## Problem details
An exact, complete printout of the listing is wanted, minus its images.

## Data section
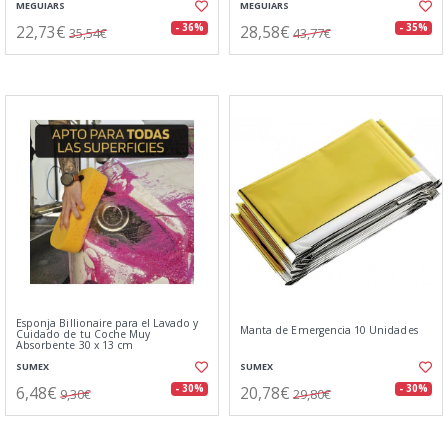
MEGUIARS
MEGUIARS
22,73€
28,58€
- 36%
- 35%
35,54€
43,77€
Esponja Billionaire para el Lavado y
Manta de Emergencia 10 Unidades
Cuidado de tu Coche Muy
Absorbente 30 x 13 cm
SUMEX
SUMEX
6,48€
20,78€
- 30%
- 30%
9,30€
29,80€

## Exercise solution
MEGUIARS
MEGUIARS
22,73€
28,58€
- 36%
- 35%
35,54€
43,77€
Esponja Billionaire para el Lavado y
Manta de Emergencia 10 Unidades
Cuidado de tu Coche Muy
Absorbente 30 x 13 cm
SUMEX
SUMEX
6,48€
20,78€
- 30%
- 30%
9,30€
29,80€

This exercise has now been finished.